Any idea and help will be appreciated.
 

The primary issue for a current source is its fidelity to the
master reference current. You have a Vds dependence
inherent to the MOSFET, from both the transition between
linear and saturation and from short channel effects.

Headroom goes more to the former. If the reference
device is a simple VDS=VGS MOS diode, then the current
source will dead-match only at VDS=VGS (Vbias), be
higher than reference at higher Vds (maybe not by
too much,
as long as you're not talking high accuracy requirements)
and lower at low Vds and much more so, because it is now
just a crudely controlled resistor. That's where your headroom
bind comes - gm*Rout just went in the tank, bias current
is below setpoint, all kinds of fun.

Cascodes enforce drain voltage matching on the lower,
"mirror" FETs and this is good. But once the guard FET loses
-its- VDS, that falls apart and the sensitivity comes right
back.
 
thank you very much for the reply.

correct me if i'm wrong, my idea of voltage headroom is, it is a some kind of margin wherein a signal can swing properly,
for example, if i have a 2 volts output in the load of my single NMOS current source, the signal can swing properly within the 2-Vdsat range, while if its connected with the improved current source, the signal can have a swing of 2-2Vdsat.

that's why improved current source has that disadvantage as compared with the single one..

i got confused is voltage headroom some kind of a voltage drop? or is it the supply-drop?
 

It depends on the circuit and its "values" - a regulator
output stage might have a load current, I*R headroom
which is a "can't get there from here" sort of limit. But
a precision circuit has more subtle demands, at perhaps
an earlier (more headroom-demanding) point (you are
going to lose linearity or fidelity well before you hit the
brick wall).
 
with that, can I conclude that the improved current source has a voltage headroom problem as compared with the single current source?
 

It (the simple one) will be "roughly right" to a lower voltage
but the cascoded ones will be more accurate over a wider
voltage range.

If you used a replica of the output as feedback you could
extend the range of "good enough" in the cascoded mirror,
but that will require gain and frequency-stabilization.

If your process has "intrinsic" (VTH~0) FETs available
then you can use these for the cascode guards and get
nearly the same headroom as the simple version.

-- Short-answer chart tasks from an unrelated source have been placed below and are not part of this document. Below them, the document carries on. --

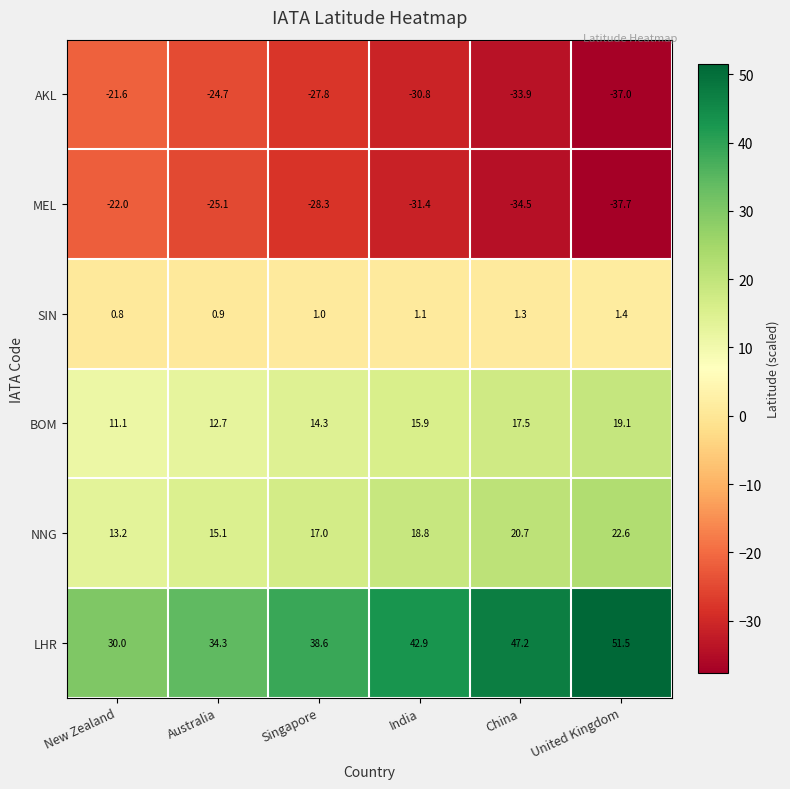

Which series has the largest total across all categories?

LHR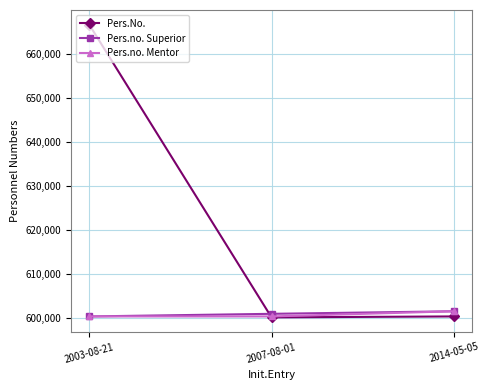

Which series has the largest total across all categories?

Pers.No.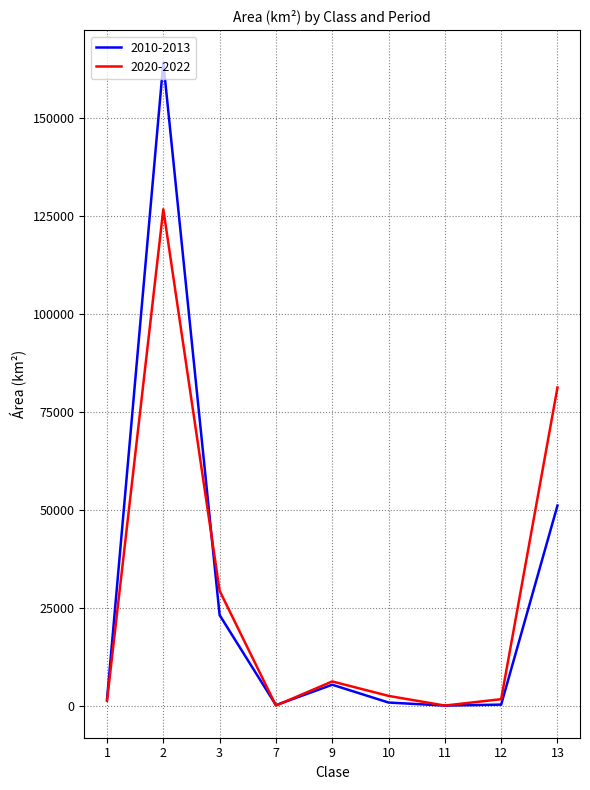

At how many categories does at least one series exceed 13696?

3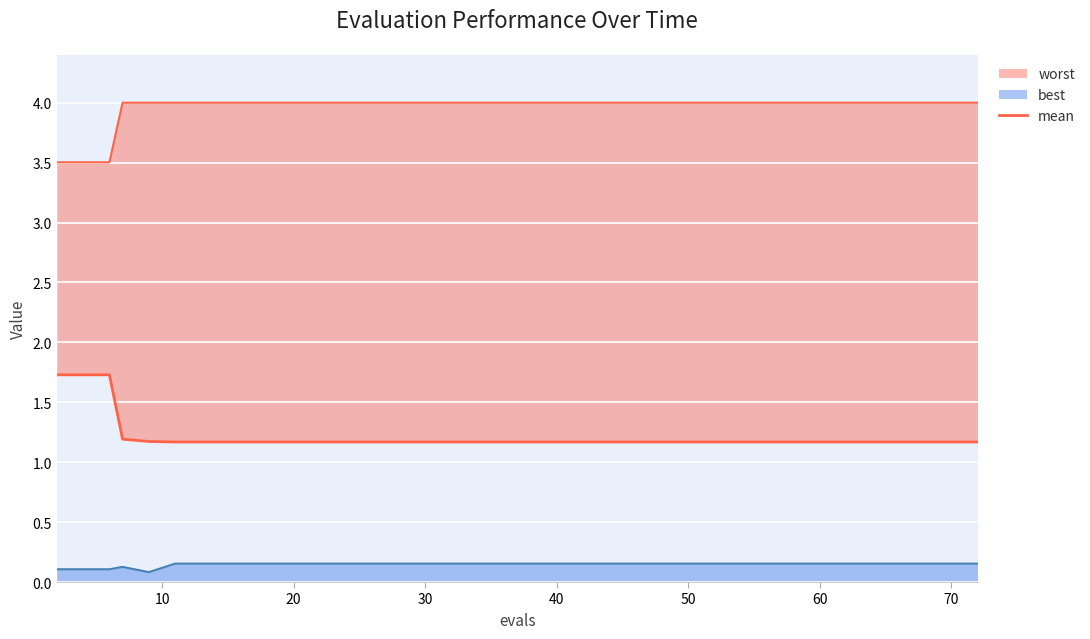

True or false: the data has more than 0 interior local peaks.

False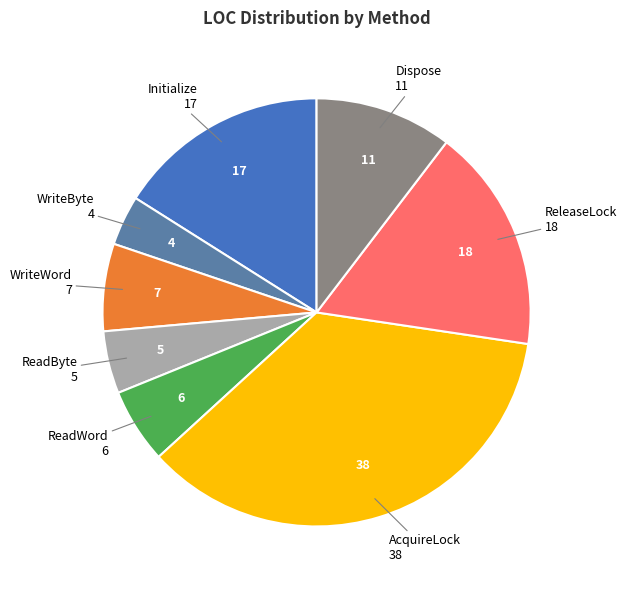

Is it true that ReleaseLock is 29% of the pie?

False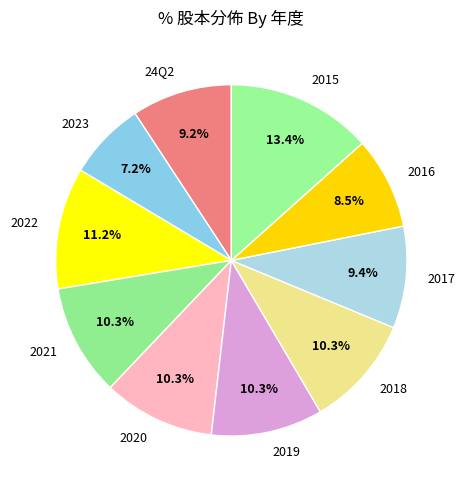

Which category has the biggest portion of the pie?

2015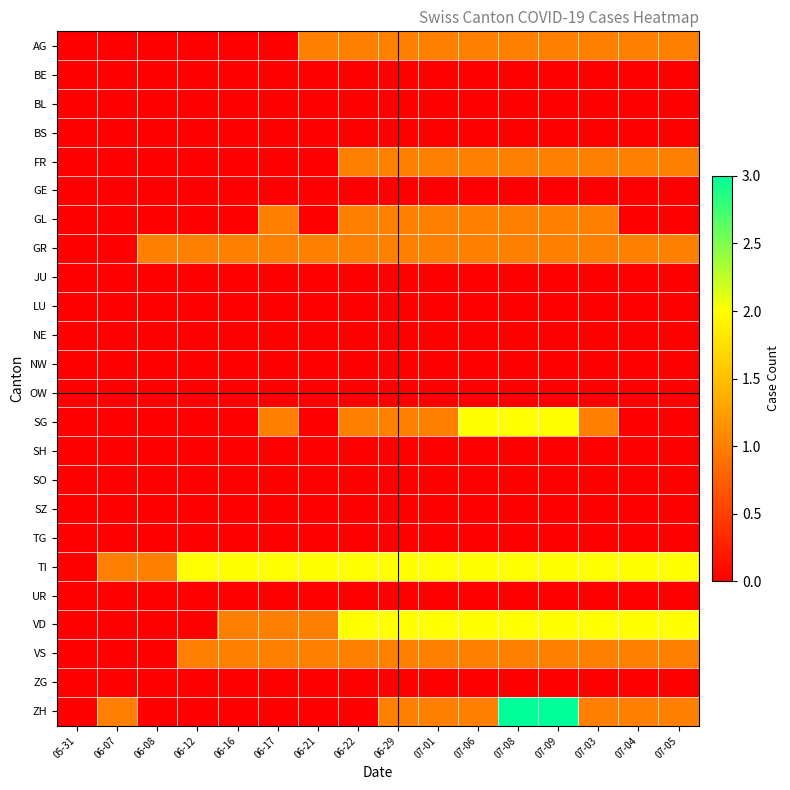

How many categories are shown in the chart?

16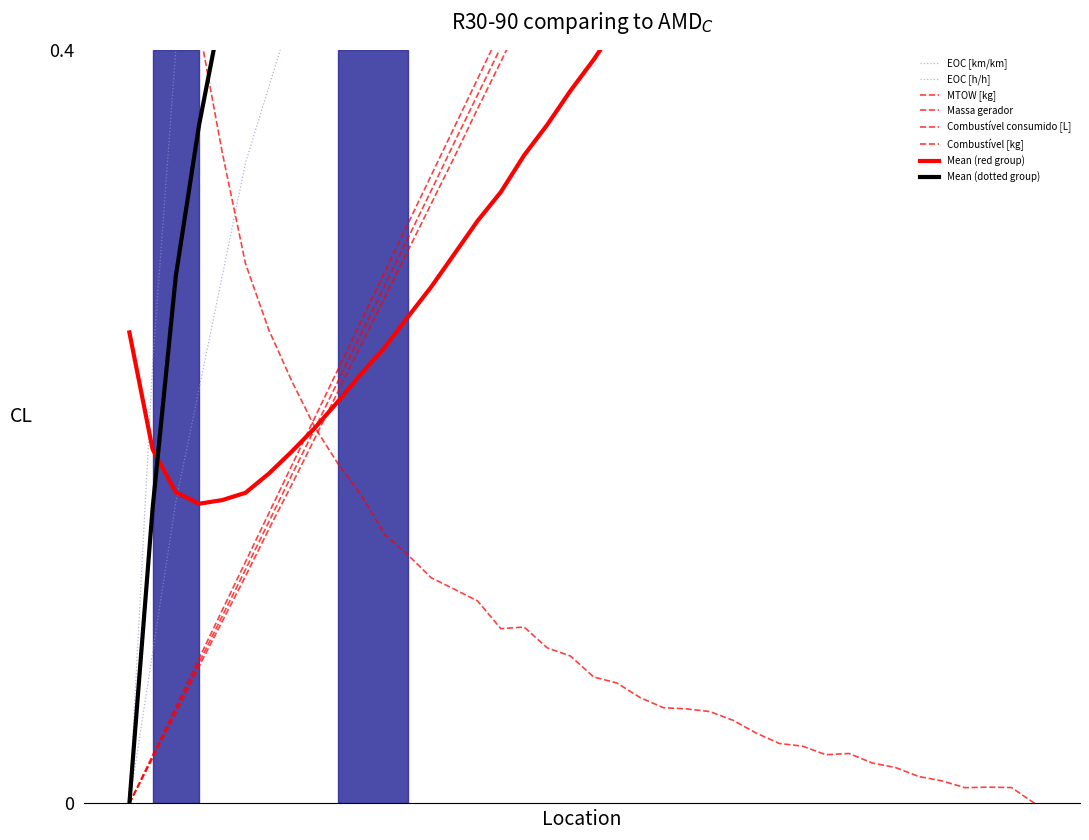

What is the average value of the Combustível [kg] series?

0.5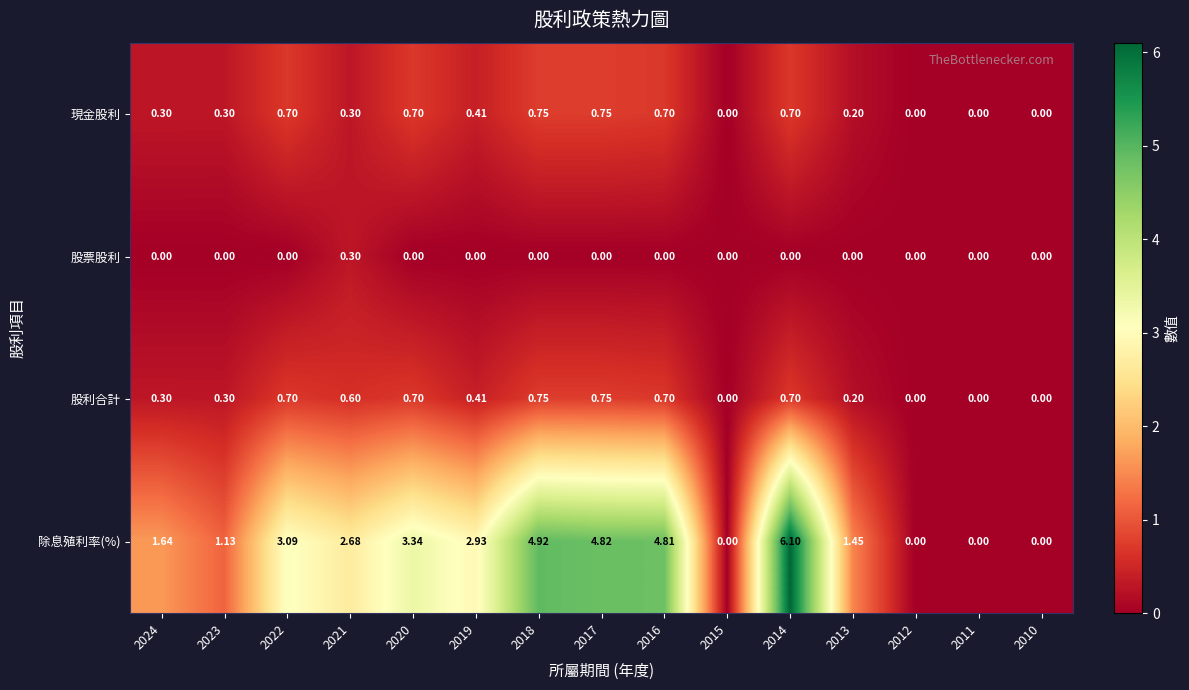

How many categories are shown in the chart?

15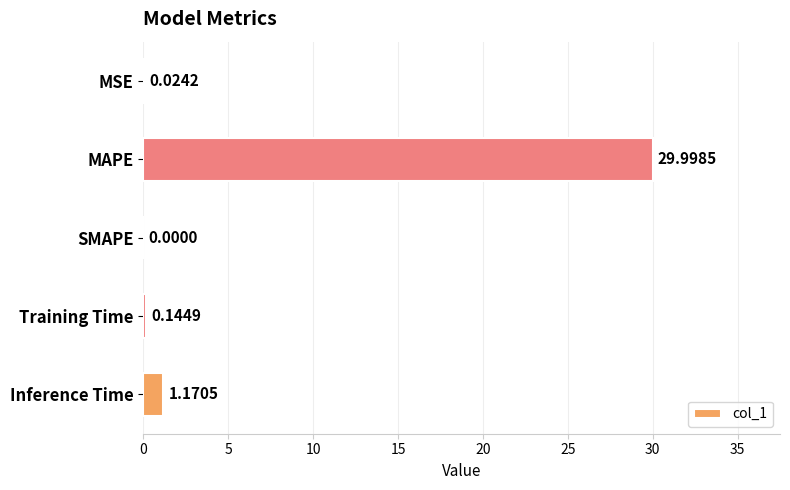

Which has a higher value, Training Time or Inference Time?

Inference Time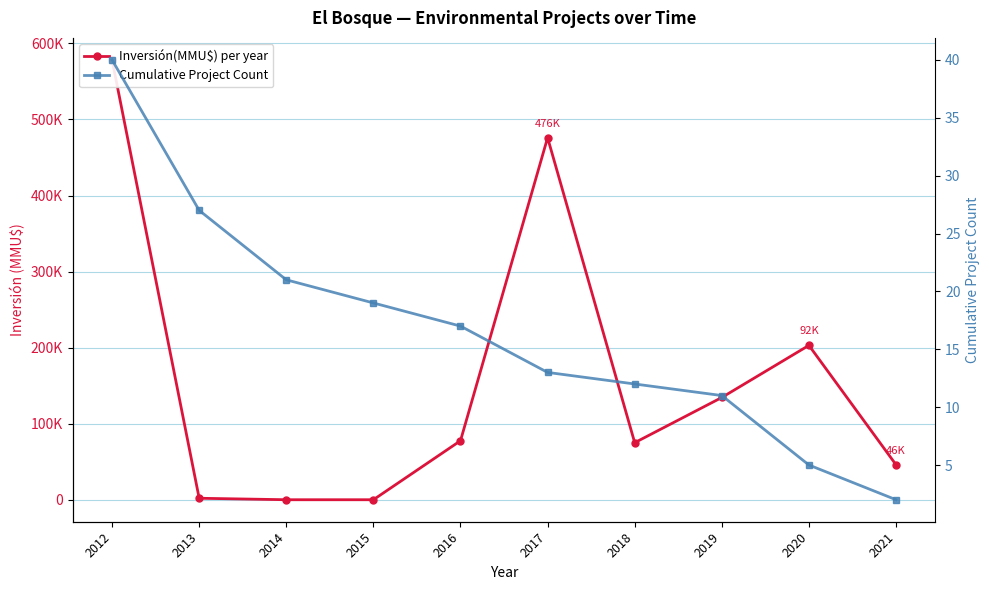

Is it true that Cumulative Project Count equals 69 at 2012?

False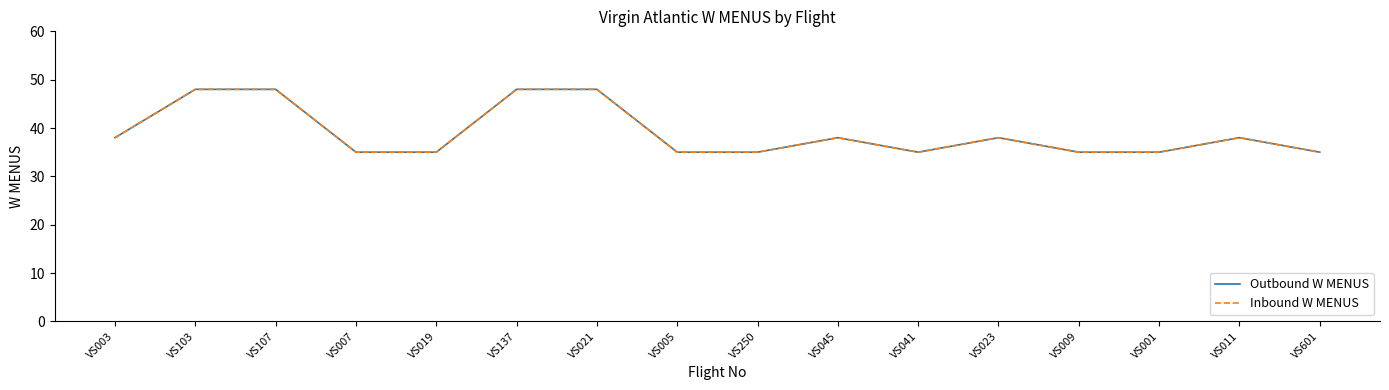

Does the chart have visible grid lines?

No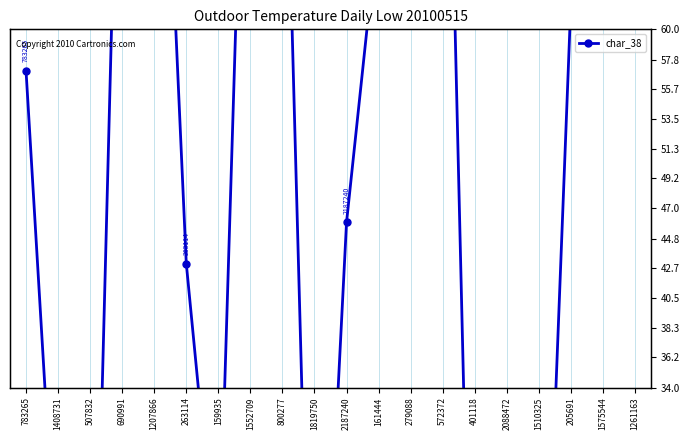

The value at 161444 is 68. True or false?

True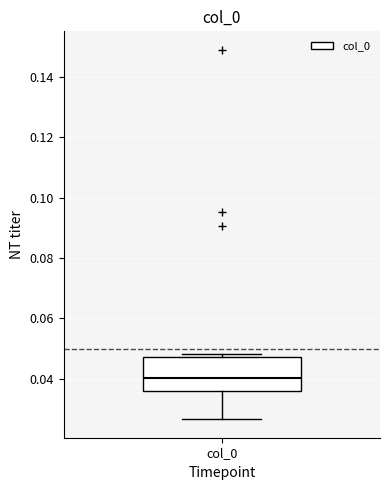

Read this box plot against the y-axis: the position of the median line, the range covered by the box, and the ends of both whiskers. The values are not printed on the chart, so give them approximately, as read against the axis.

median 0.040, box 0.036 to 0.048, whiskers 0.026 to 0.048 (just above the box's upper edge)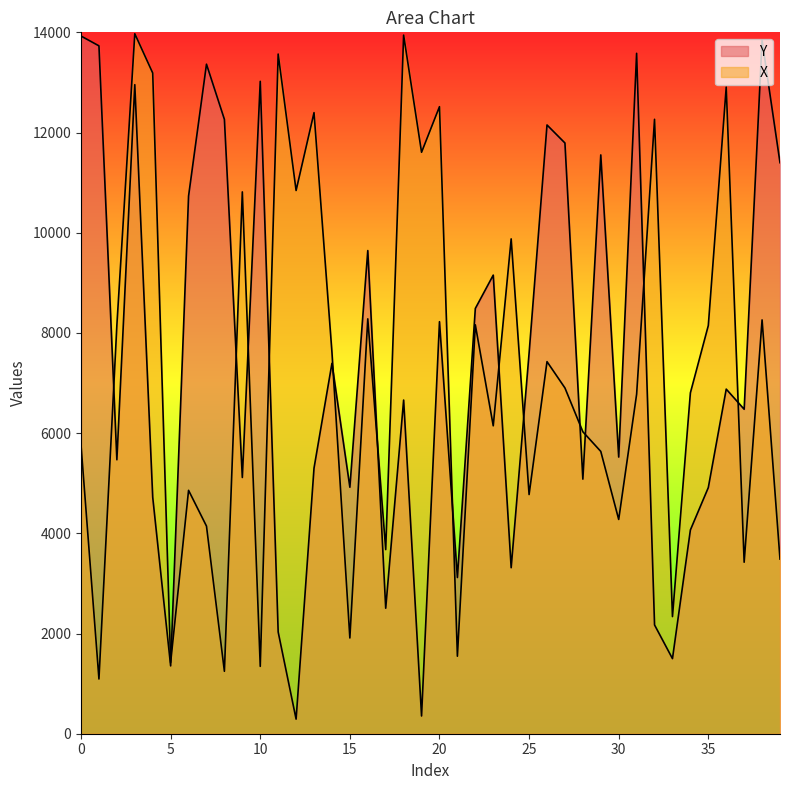

What is the spread (max minus min) of values at 19?

11252.0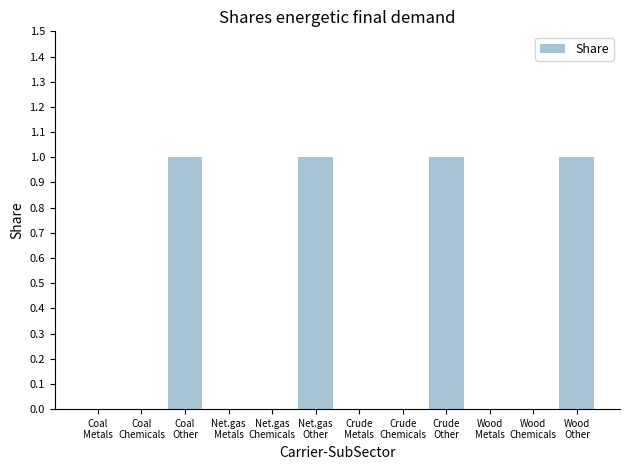

What is the sum of all values?

4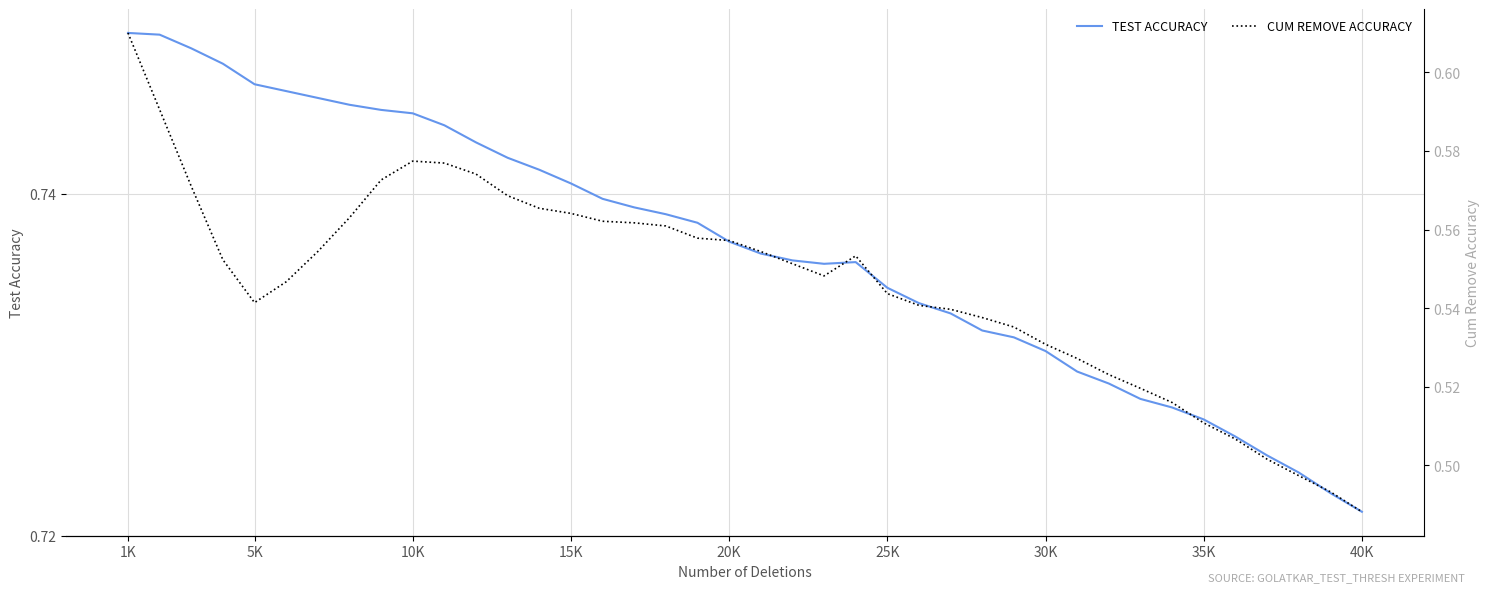

At which label is TEST ACCURACY closest to 0?

40K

A source-degenerated mirror can produce nearly as good
flatness / linearity as a cascoded mirror, at the cost of maybe
100-200mV headroom (the degeneration pedestal voltage)
and possibly better matching, but it will cost you the area
of a high value resistor per FET.
 

thank you for the reply.

honestly, i still got confused about this voltage headroom.
i thought it was as simple as saying that, the improved current source consumes twice as what the simple current source does.
that's why the resulting swing has been reduced.